Please judge whether each statement agrees with the passage below on the 2016–17 Weber State women's basketball team: (a) The Wildcats played their home games at the Dee Events Center. (b) The team ended the season with more wins than losses. (c) The Wildcats lost to Montana State in the semifinals of the Big Sky women's tournament. For each, answer yes or no and quote the deciding words of the passage.
━━ Selected passage
Intercollegiate basketball season

The 2016–17 Weber State Wildcats women's basketball team represented Weber State University during the 2016–17 NCAA Division I women's basketball season. The Wildcats were led by fifth year head coach Bethann Ord and played their home games at the Dee Events Center. They were members of the Big Sky Conference. They finished the season 13–18, 6–12 in Big Sky play to finish in a tie for eighth place. They advanced to the quarterfinals of the Big Sky women's tournament, where they lost to Montana State.
━━━━
━━ Material provided
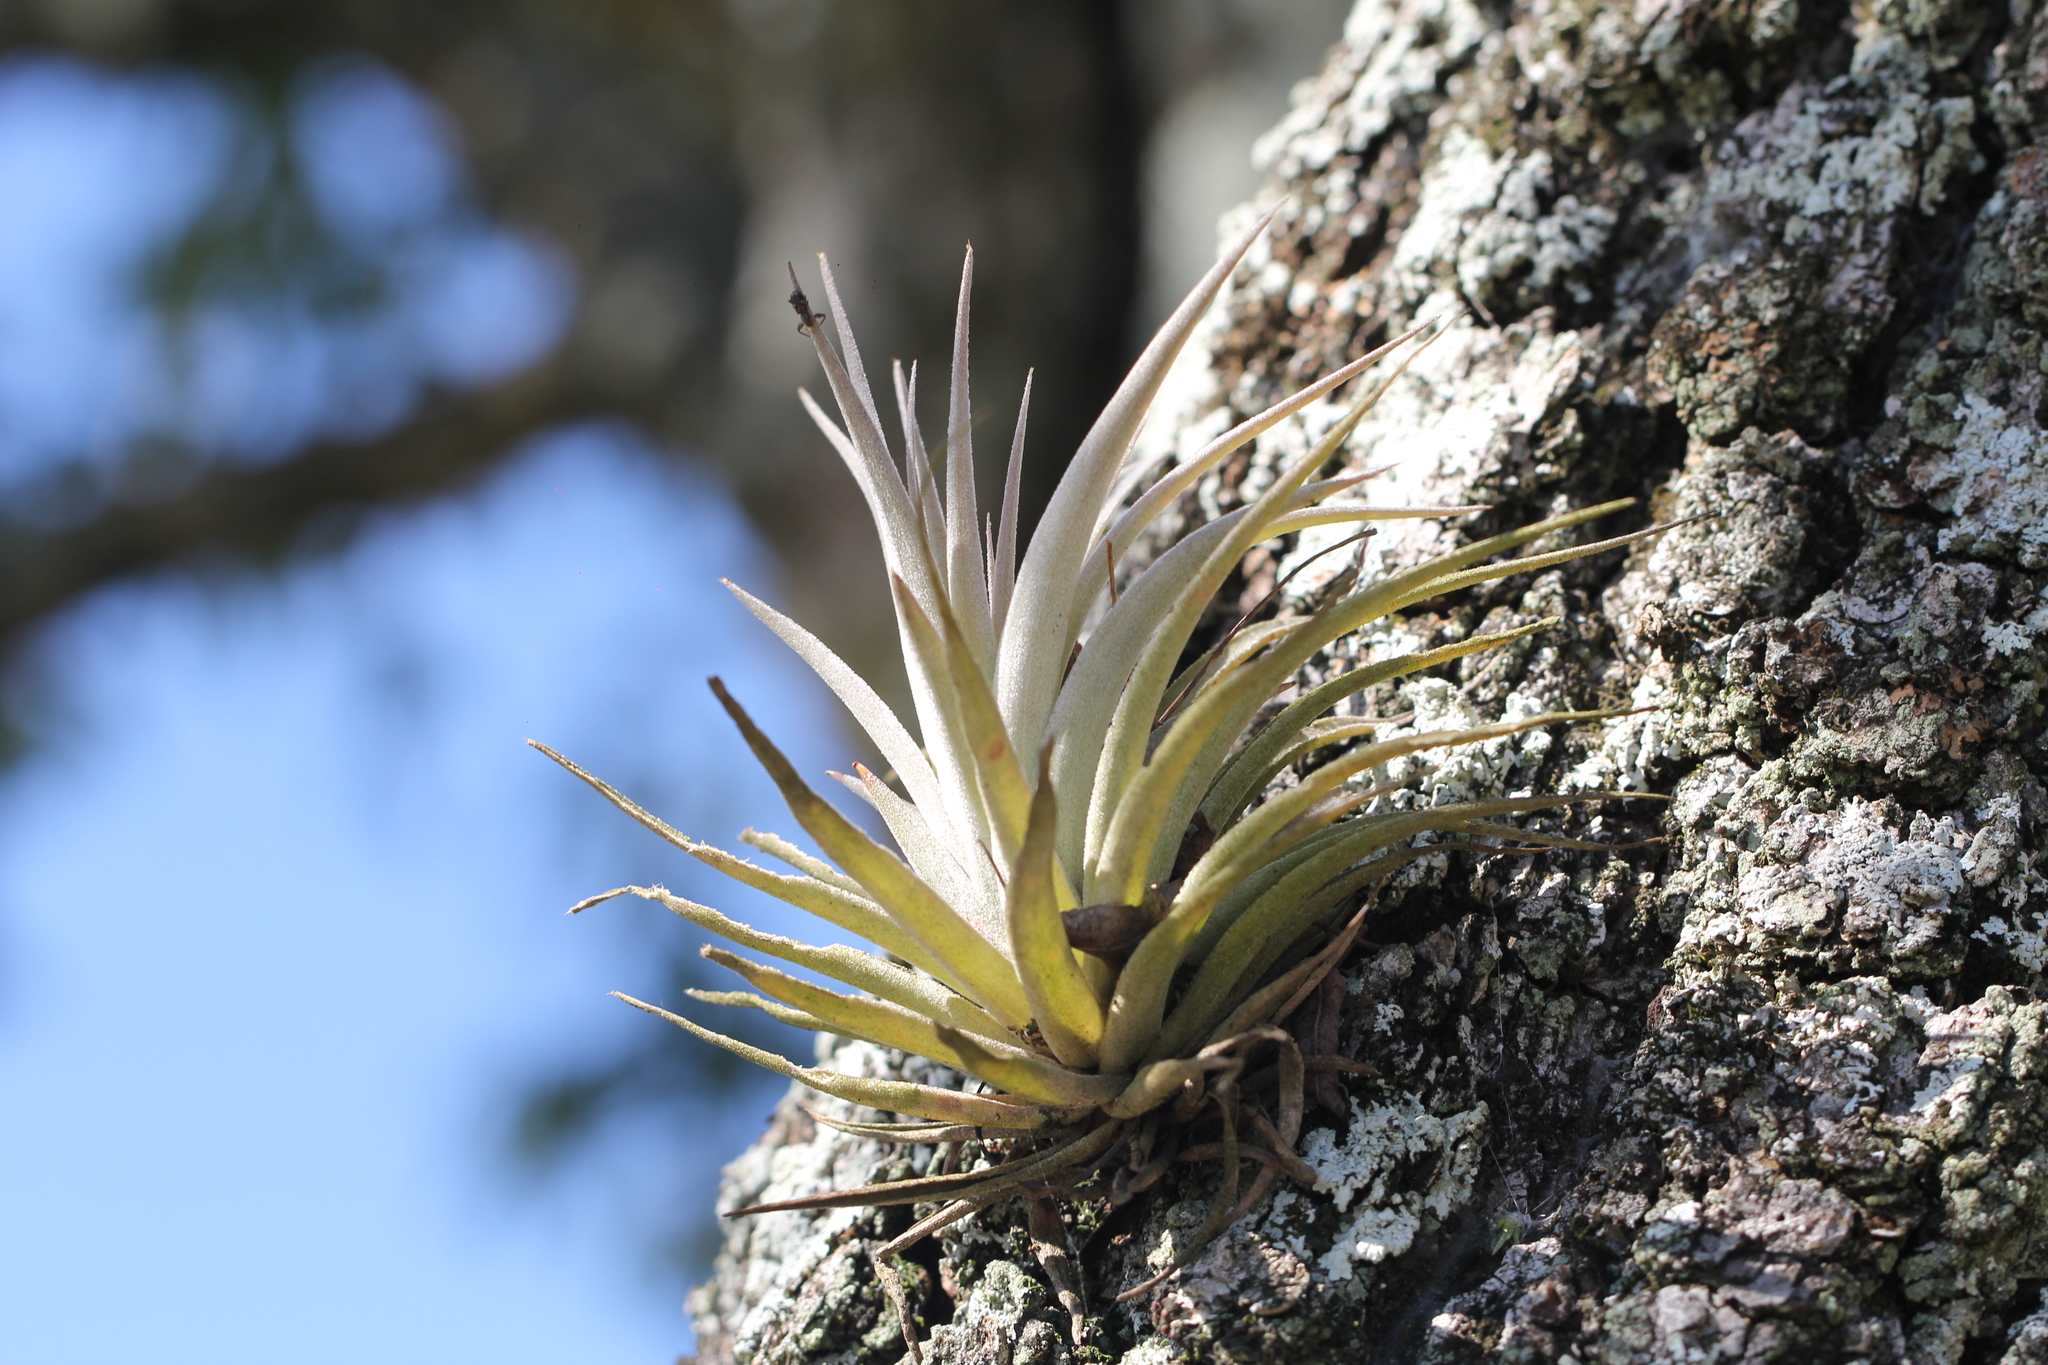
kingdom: Plantae
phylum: Tracheophyta
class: Liliopsida
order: Poales
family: Bromeliaceae
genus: Tillandsia
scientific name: Tillandsia recurvifolia
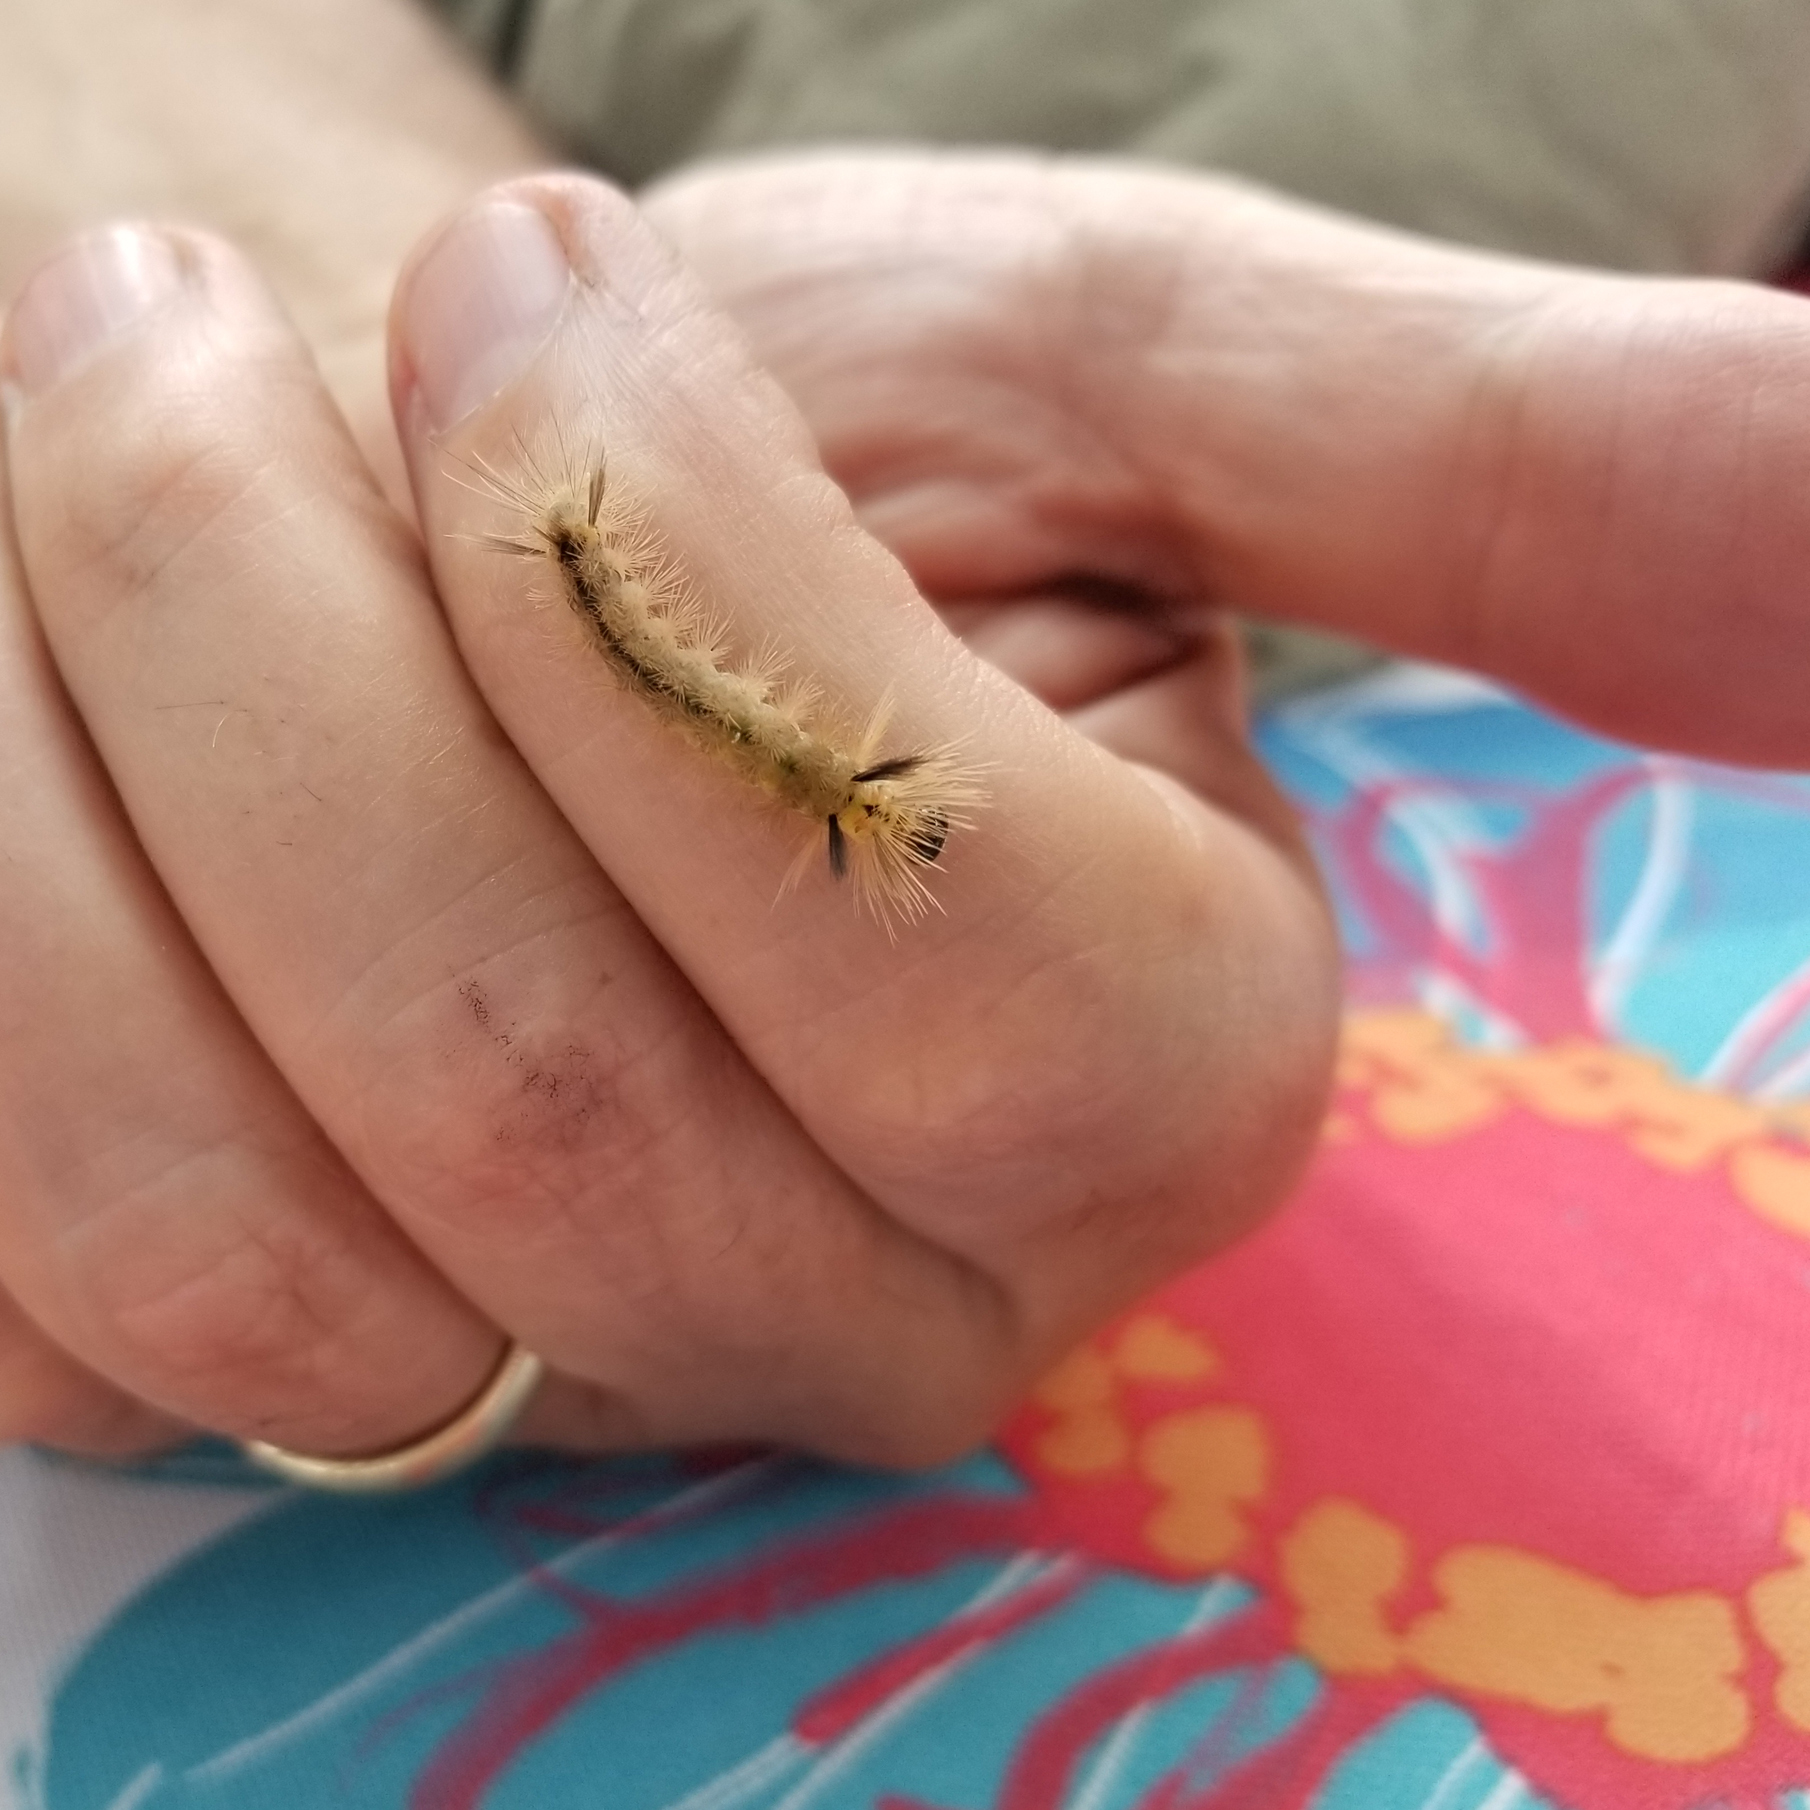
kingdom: Animalia
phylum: Arthropoda
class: Insecta
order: Lepidoptera
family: Erebidae
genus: Halysidota
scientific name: Halysidota tessellaris
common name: Banded tussock moth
━━━━
## Reply:
(a) Yes: "played their home games at the Dee Events Center"
(b) No: "They finished the season 13–18"
(c) No: "They advanced to the quarterfinals of the Big Sky women's tournament, where they lost to Montana State"